Pick out the lines below with "oriented" and list them.
··· Information
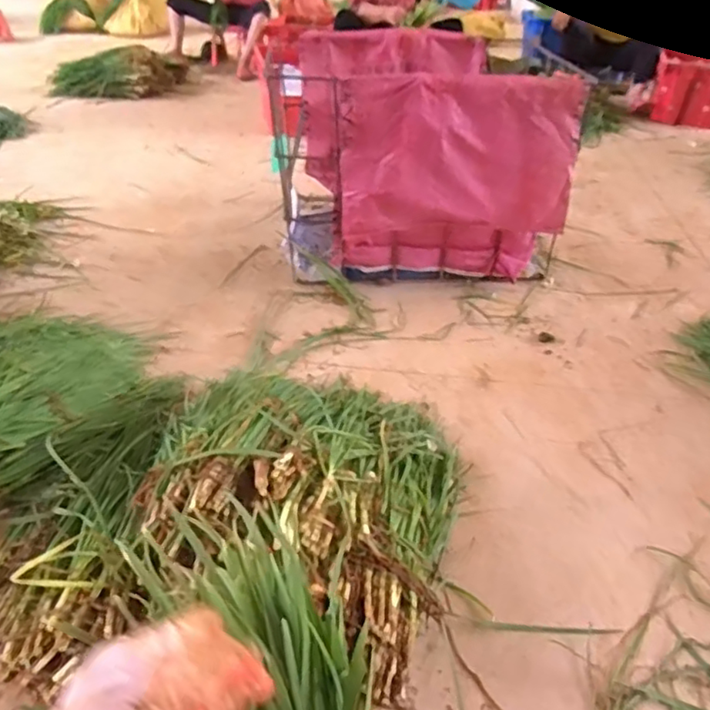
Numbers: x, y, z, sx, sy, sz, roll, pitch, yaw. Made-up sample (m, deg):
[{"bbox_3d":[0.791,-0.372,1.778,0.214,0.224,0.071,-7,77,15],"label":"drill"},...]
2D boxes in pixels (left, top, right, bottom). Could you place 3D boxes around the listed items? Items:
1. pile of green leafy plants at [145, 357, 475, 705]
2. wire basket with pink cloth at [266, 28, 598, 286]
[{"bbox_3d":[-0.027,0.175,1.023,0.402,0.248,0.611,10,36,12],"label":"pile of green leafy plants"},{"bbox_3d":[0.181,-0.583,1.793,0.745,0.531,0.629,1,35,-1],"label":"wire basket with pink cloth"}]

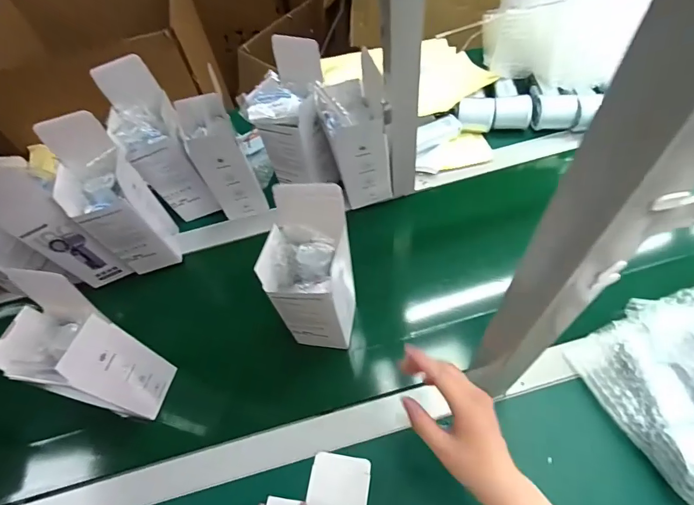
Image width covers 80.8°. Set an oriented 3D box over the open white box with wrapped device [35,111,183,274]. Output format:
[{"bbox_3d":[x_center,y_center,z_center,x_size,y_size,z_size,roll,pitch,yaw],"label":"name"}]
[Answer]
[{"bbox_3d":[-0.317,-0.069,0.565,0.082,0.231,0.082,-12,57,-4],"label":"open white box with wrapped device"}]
······
··· Information
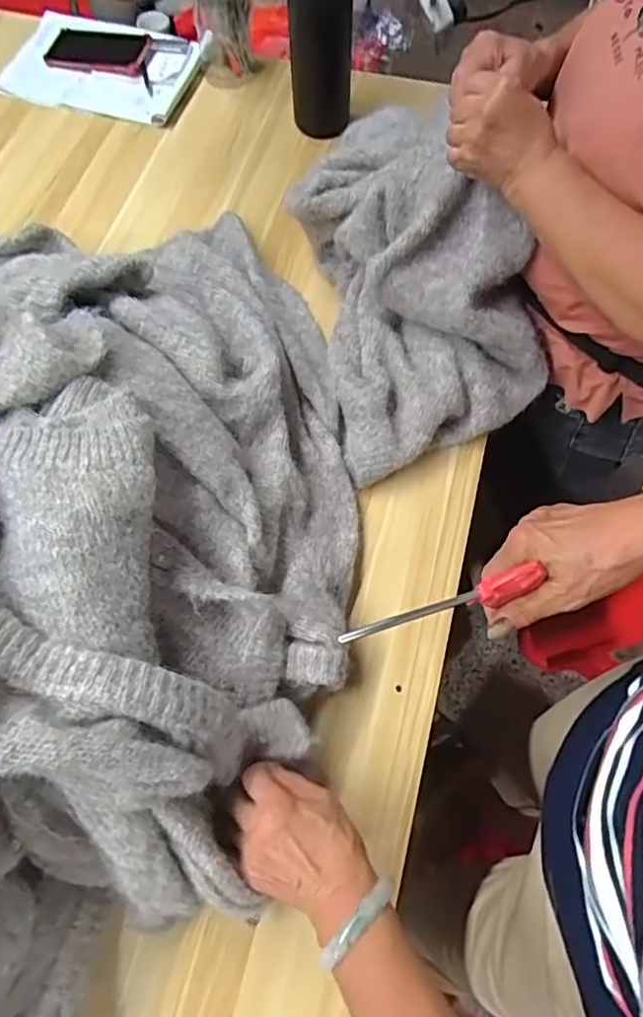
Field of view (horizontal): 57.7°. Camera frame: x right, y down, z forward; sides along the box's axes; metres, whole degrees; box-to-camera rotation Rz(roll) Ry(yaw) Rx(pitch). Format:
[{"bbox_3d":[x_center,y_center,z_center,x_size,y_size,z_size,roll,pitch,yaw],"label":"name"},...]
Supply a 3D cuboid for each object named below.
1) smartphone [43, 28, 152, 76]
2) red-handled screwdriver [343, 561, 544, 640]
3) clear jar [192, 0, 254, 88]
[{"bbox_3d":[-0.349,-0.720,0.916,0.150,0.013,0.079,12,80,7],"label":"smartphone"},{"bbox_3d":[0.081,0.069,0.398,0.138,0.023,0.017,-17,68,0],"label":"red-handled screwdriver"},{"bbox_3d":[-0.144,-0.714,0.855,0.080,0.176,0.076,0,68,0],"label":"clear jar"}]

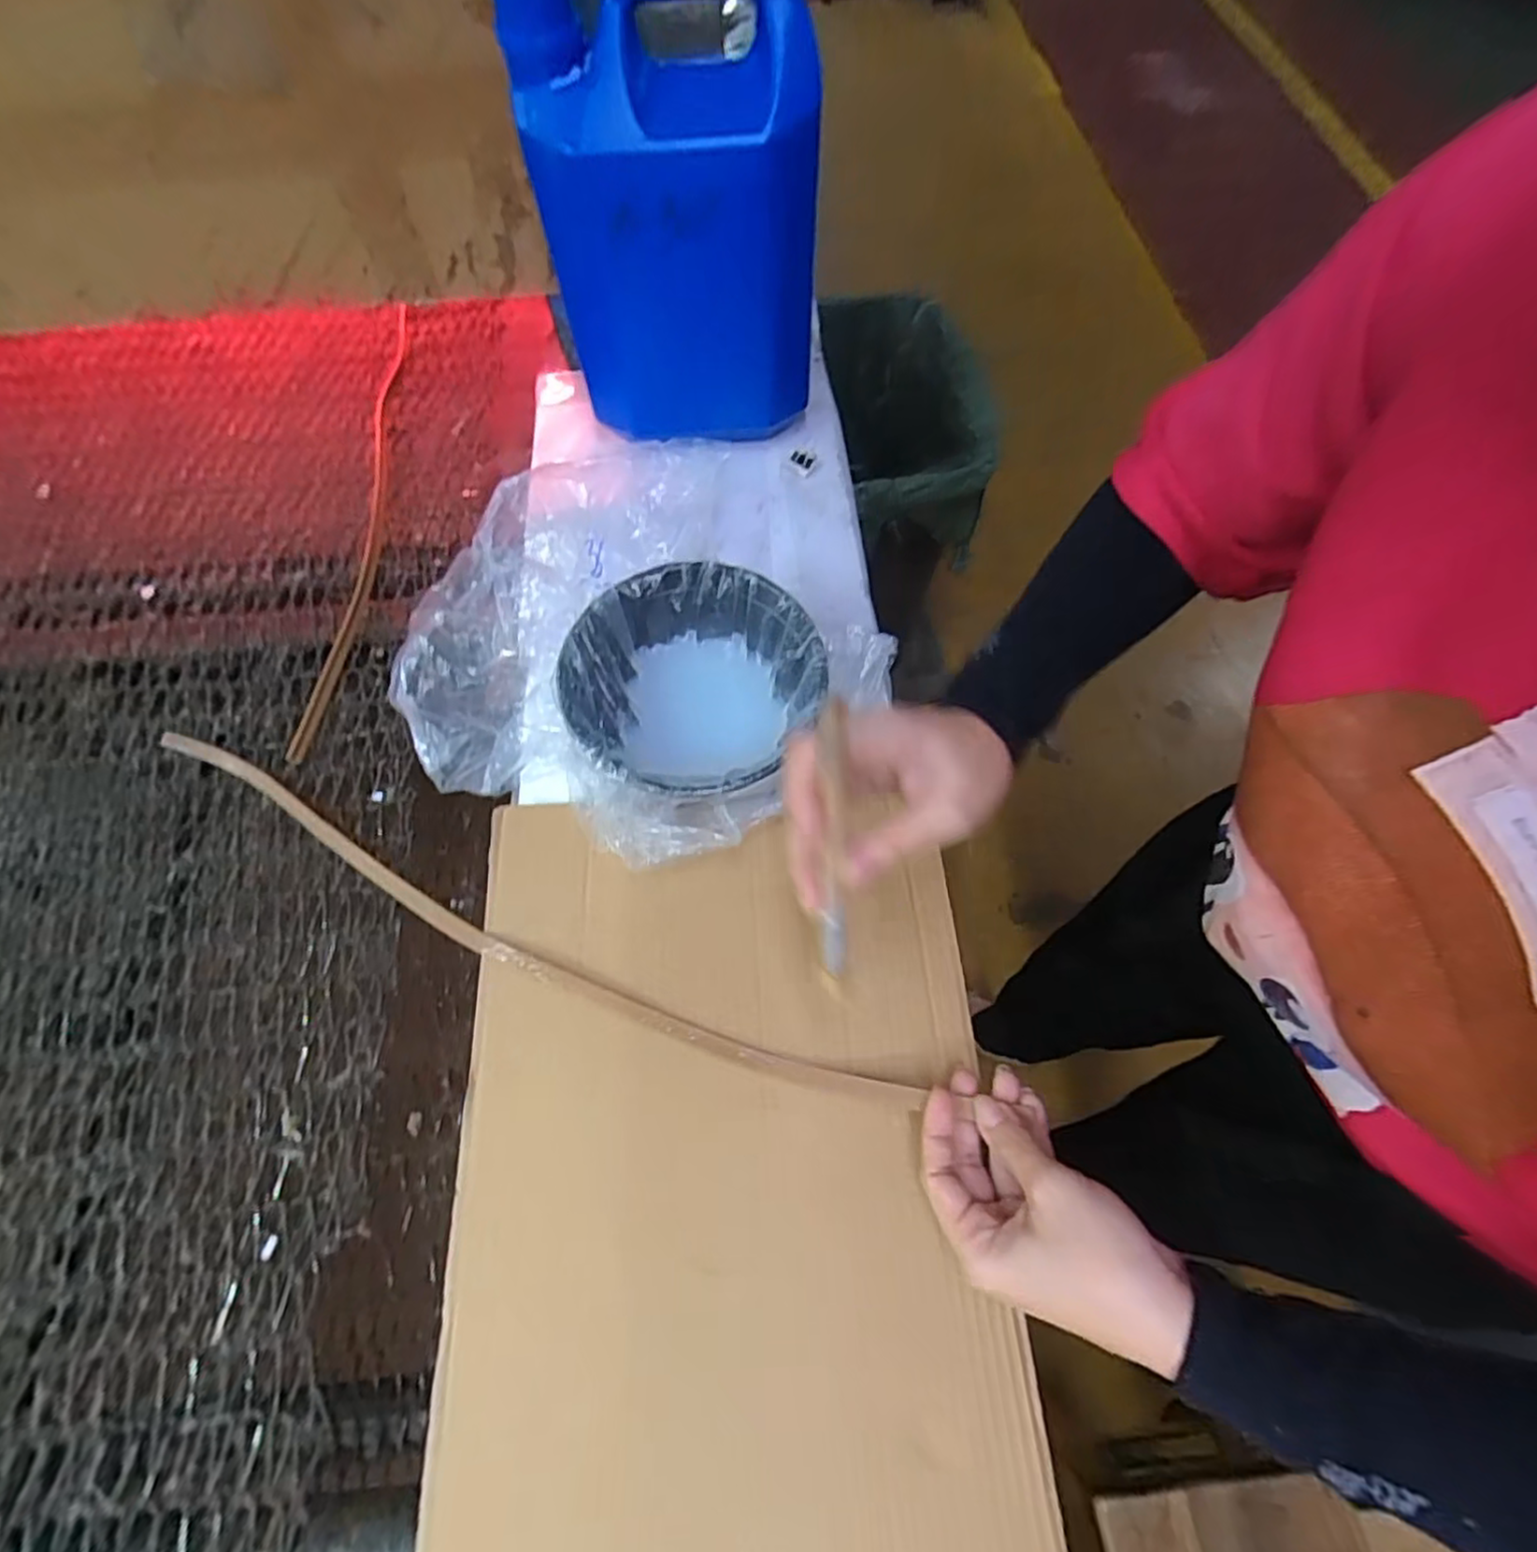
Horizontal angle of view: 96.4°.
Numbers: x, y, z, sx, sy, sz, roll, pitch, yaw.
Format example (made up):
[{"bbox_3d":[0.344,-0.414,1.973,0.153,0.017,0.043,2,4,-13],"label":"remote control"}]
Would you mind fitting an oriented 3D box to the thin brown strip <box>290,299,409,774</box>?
······
Output below:
Image width covers 80.8°. Set an oriented 3D box over the open white box with wrapped device [35,111,183,274]. Output format:
Would you mind fitting an oriented 3D box to the thin brown strip <box>290,299,409,774</box>?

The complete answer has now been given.